Film américain de Werner Herzog


Documentaire


Par Laurence Bonnecarrère
 
Sortie le 07-12-2006

 

Ecolo psycho

Une limite invisible sépare le monde des animaux sauvages et celui des êtres humains. Pour l’avoir franchie en violant le sanctuaire de Grizzlis, Timothy Treadwell, personnage dont ce film retrace la vie, a été sanctionné: l’intrépide écologiste a été dévoré par l’un des ses prétendus amis.

Cinéaste des limites, Werner Herzog nous a autrefois ébloui en filmant le périple d’un autre fou impénitent, Aguirre (Aguirre ou la colère des dieux). On se souvient encore du très sensible Gaspar Hauser, autre figure légendaire empruntée elle aussi aux confins des l’humanité. Apparemment oublieux du romantisme fantastique de ses premières amours, Werner Herzog se tourne désormais vers le documentaire (Ennemis intimes, Incident at Lochness), et son dernier film se présente, au moins en apparence, sous les dehors d’un banal docu-vérité.
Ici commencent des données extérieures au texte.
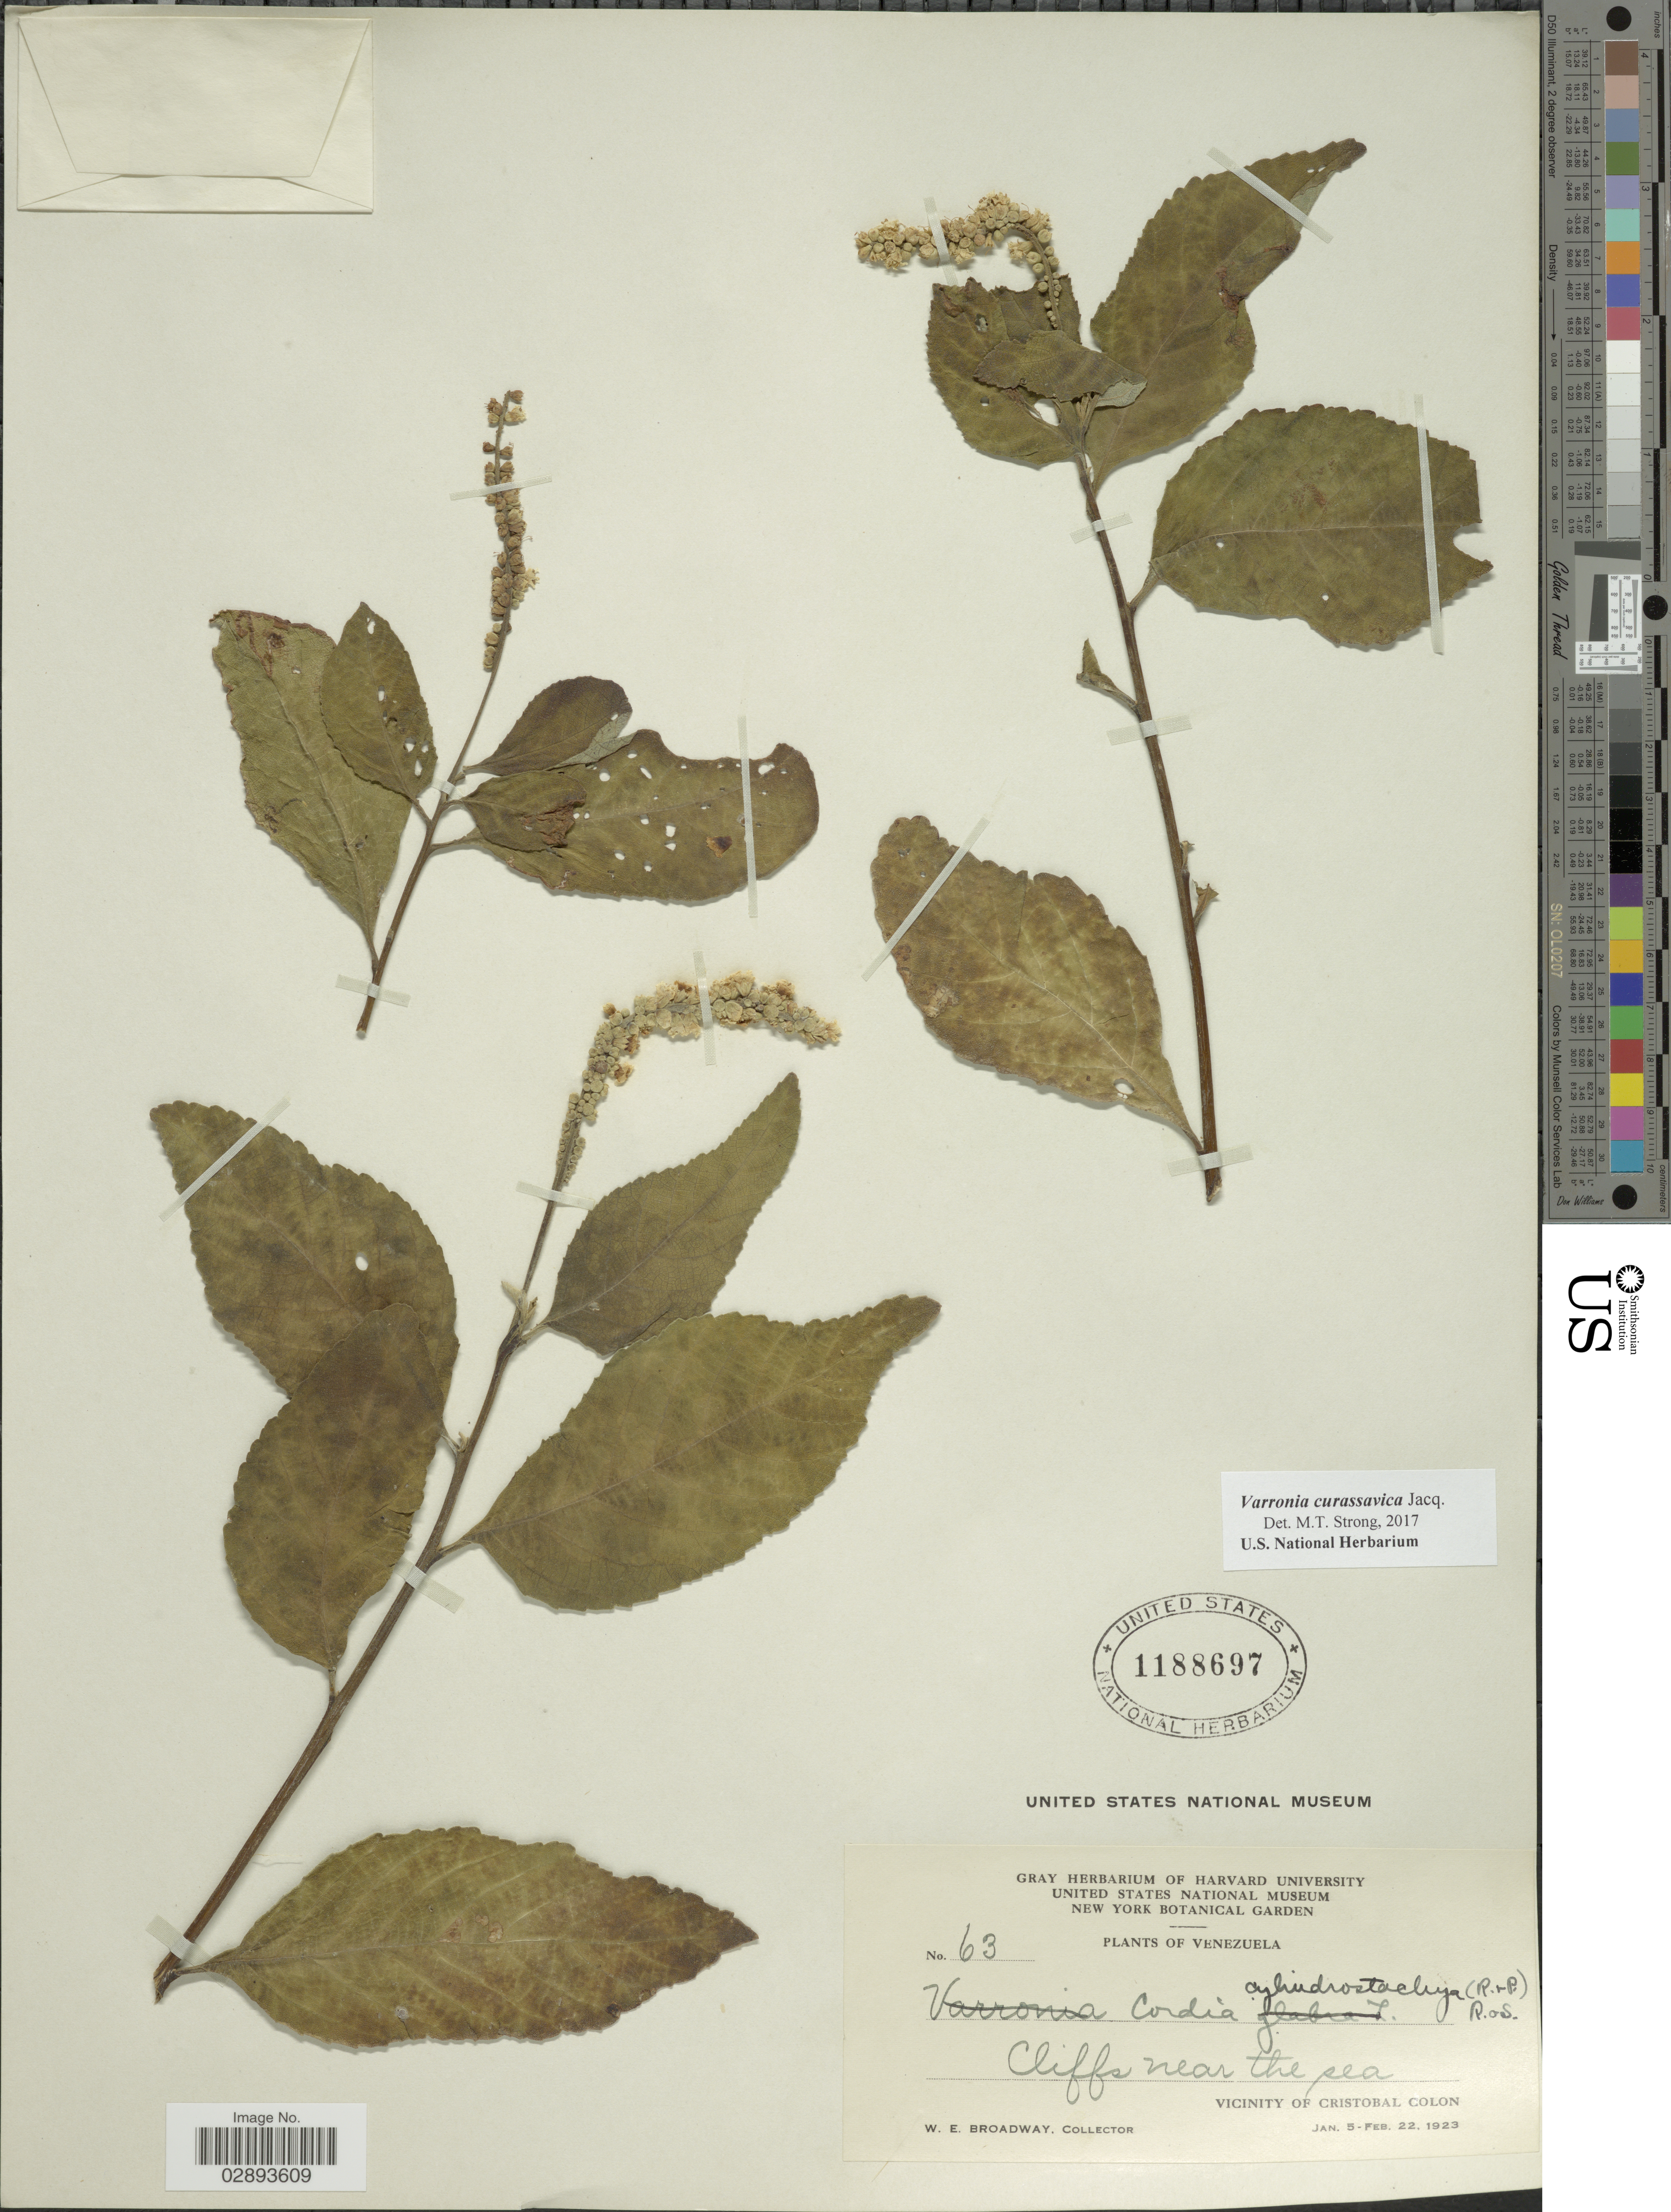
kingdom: Plantae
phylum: Tracheophyta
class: Magnoliopsida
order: Boraginales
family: Cordiaceae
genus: Varronia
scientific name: Varronia curassavica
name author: Jacq.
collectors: W. E. Broadway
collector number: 63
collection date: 1923-01-05/1923-02-22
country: Venezuela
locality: Cliffs near the sea, Vicinity of Cristobal Colon.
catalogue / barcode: US 1188697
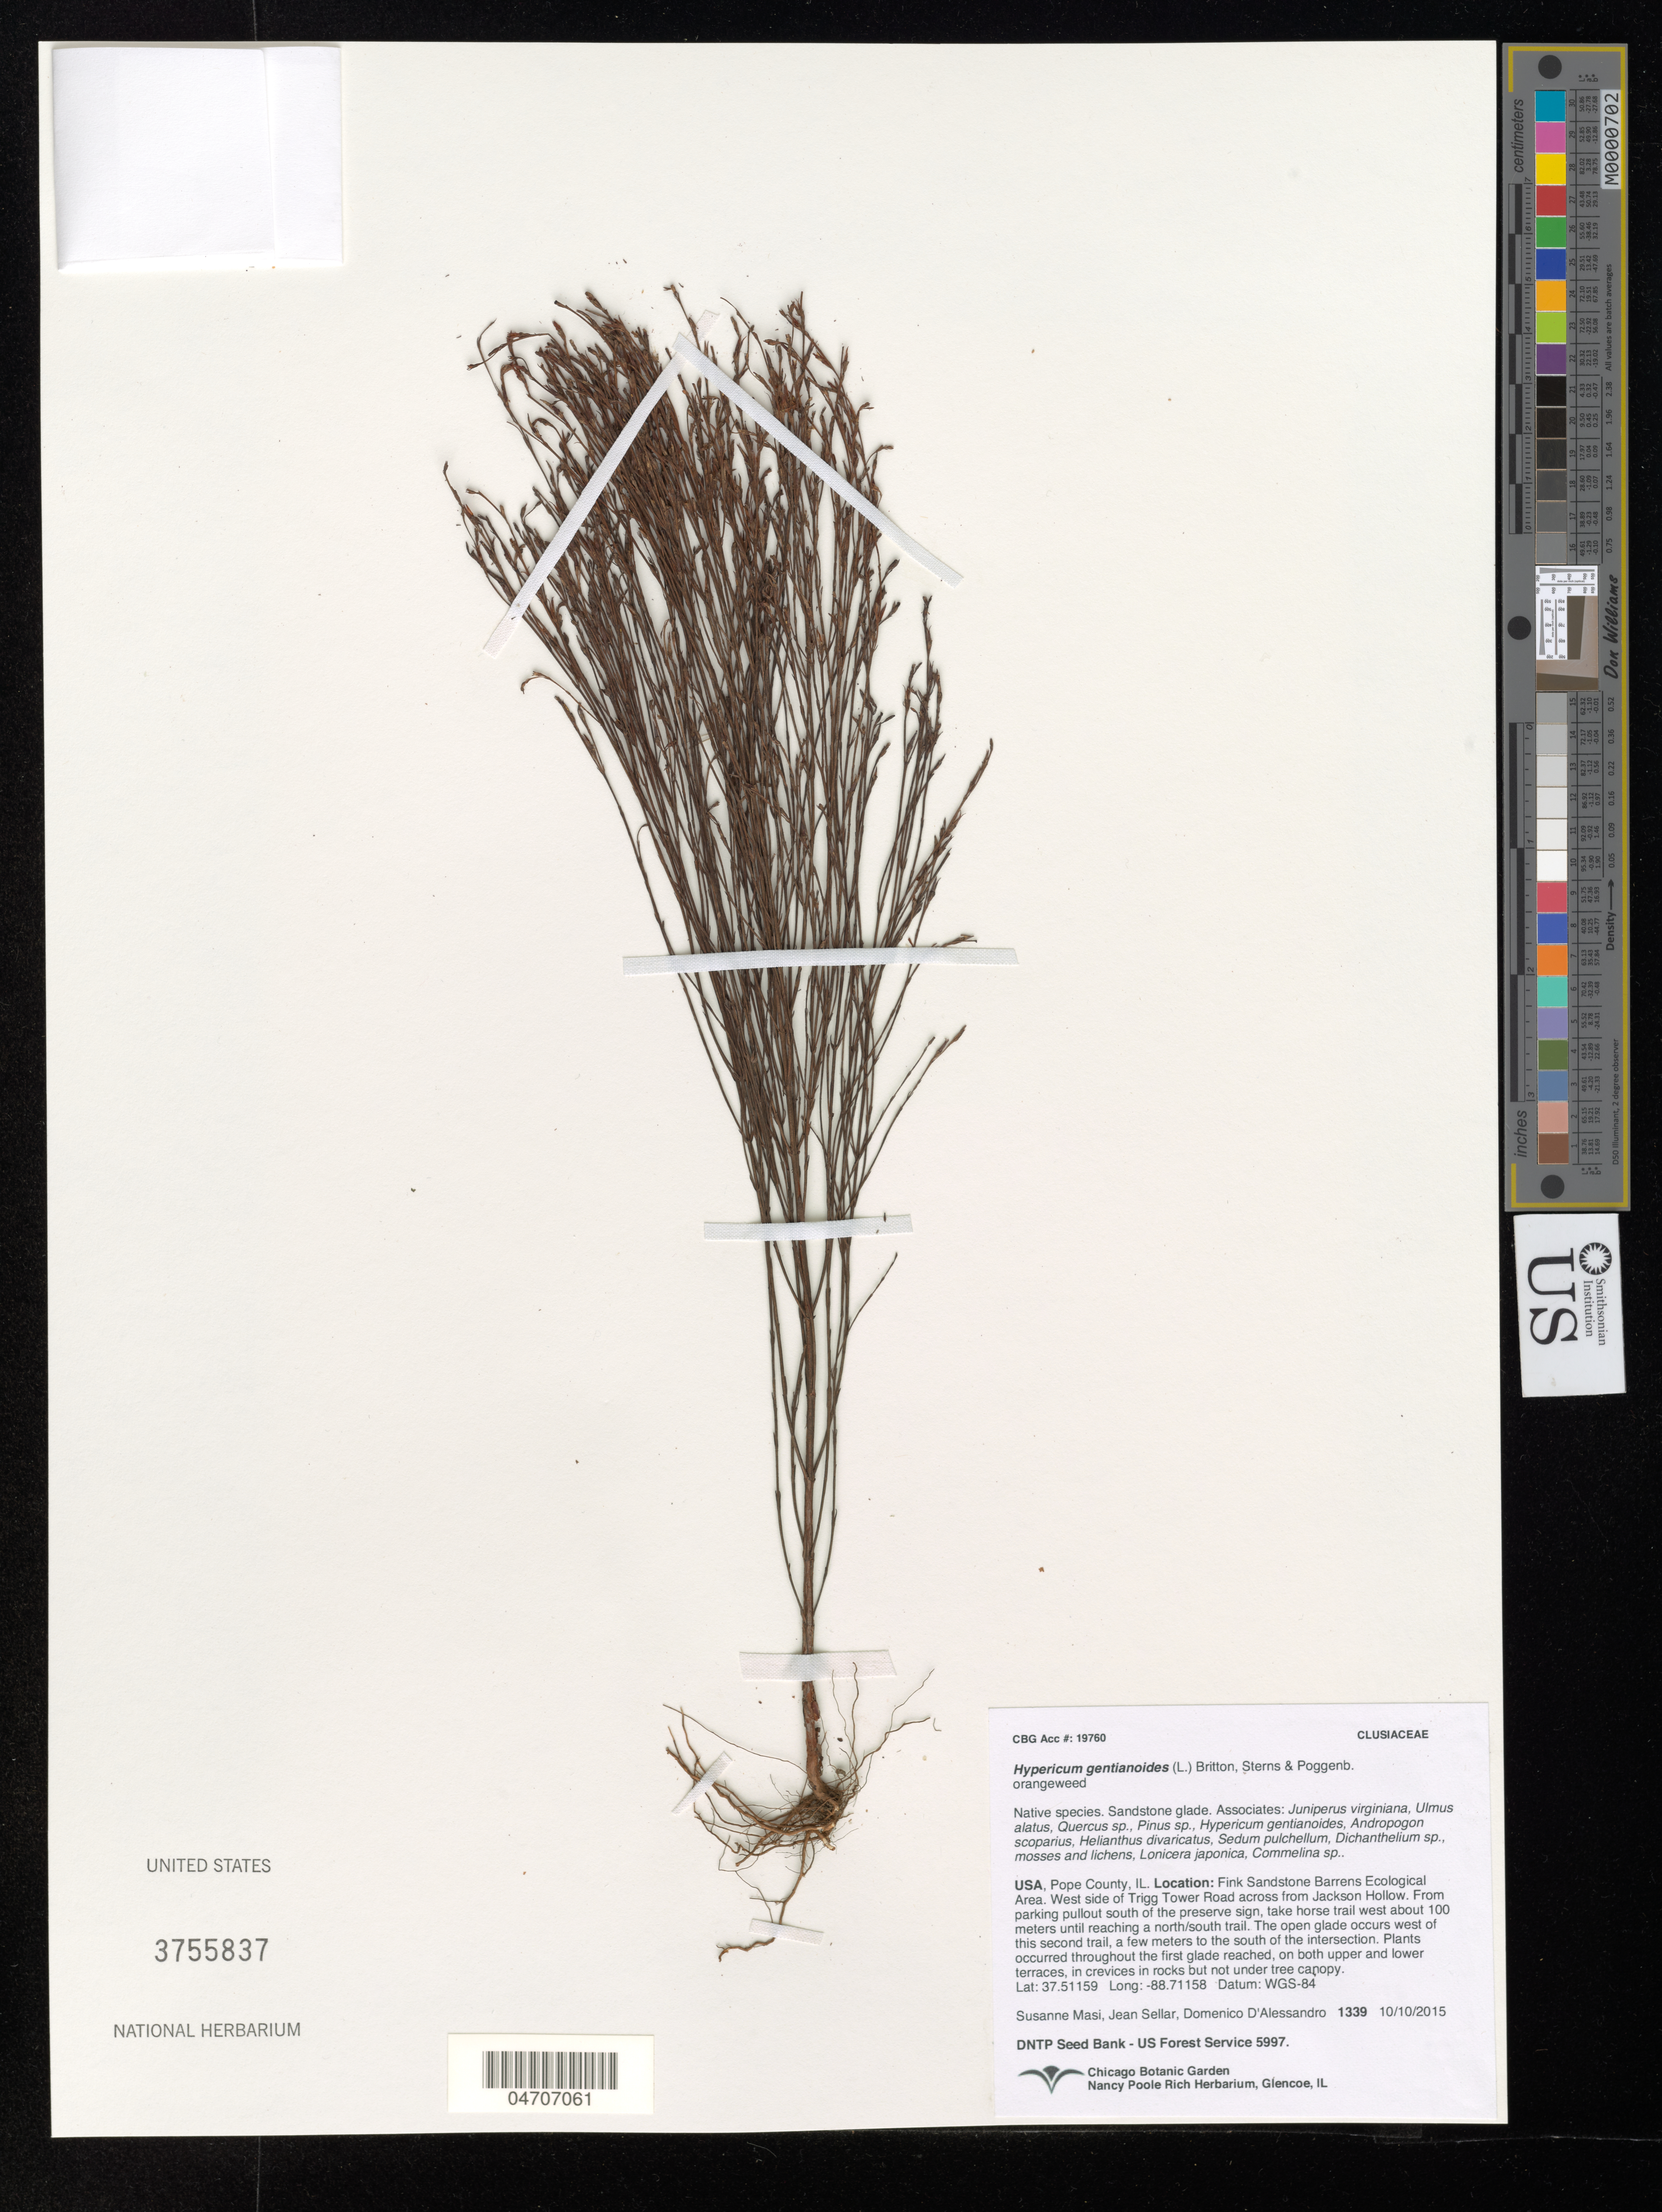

Mais Grizzly man est en fait un objet hybride. Constitué en partie à partir des rushes laissés par Tradwell, ce long métrage est un ouvrage ironique, non moins travaillé que sulfureux. Werner Herzog s’approprie l’auto portrait glorieux d’un personnage étrange pour le détourner de son objectif avoué : Tim Tradwell est cet alcoolique repenti, de surcroît mythomane et infantile, qui voulait construire de lui-même une image héroïque en s’inventant l’absurde mission de protéger les Grizzlis d’Alaska de la civilisation ! Pendant 13 ans, il a côtoyé chaque été ses peluches bien aimées, mais sans parvenir à la moindre familiarité avec elles.
Mais un beau jour, dans ce parc d’Alaska, les vivres vinrent à manquer, et Tim, tel le Laocoon de la légende puni pour avoir violé de temple d’Apollon, fut avalé tout cru (en même temps que sa compagne Ami) par un ours mal luné. La caméra a capté le son de la scène. Etant donné que le récit du festin nous est finalement fourni par le coroner chargé de recoller les morceaux de Tim et d’Ami, le document a un petit côté snuff movie. Mais au-delà de l’intérêt macabre que cet épisode ne manque pas de susciter, l’histoire de Tim est assez fascinante, même si l’on n’apprend peu de choses sur les ours… Le portrait de cet exalté ne dit rien de la nature mais parle de l’amour. Au fil d’images un peu bancales, parfois belles, souvent troublantes, on comprend que la passion de Tim ne rencontre que l’indifférence à peine courtoise de ses compagnons indélicats. Seule la dévoration finale réalise la fusion convoitée, en même temps qu’elle apparaît comme le couronnement inéluctable d’une entreprise dictée non par le respect de la nature mais par un désir éperdu de reconnaissance. Narcisse devait donc très logiquement être happé par la mâchoire dentée de ses fantasmes érotico-pelucheux.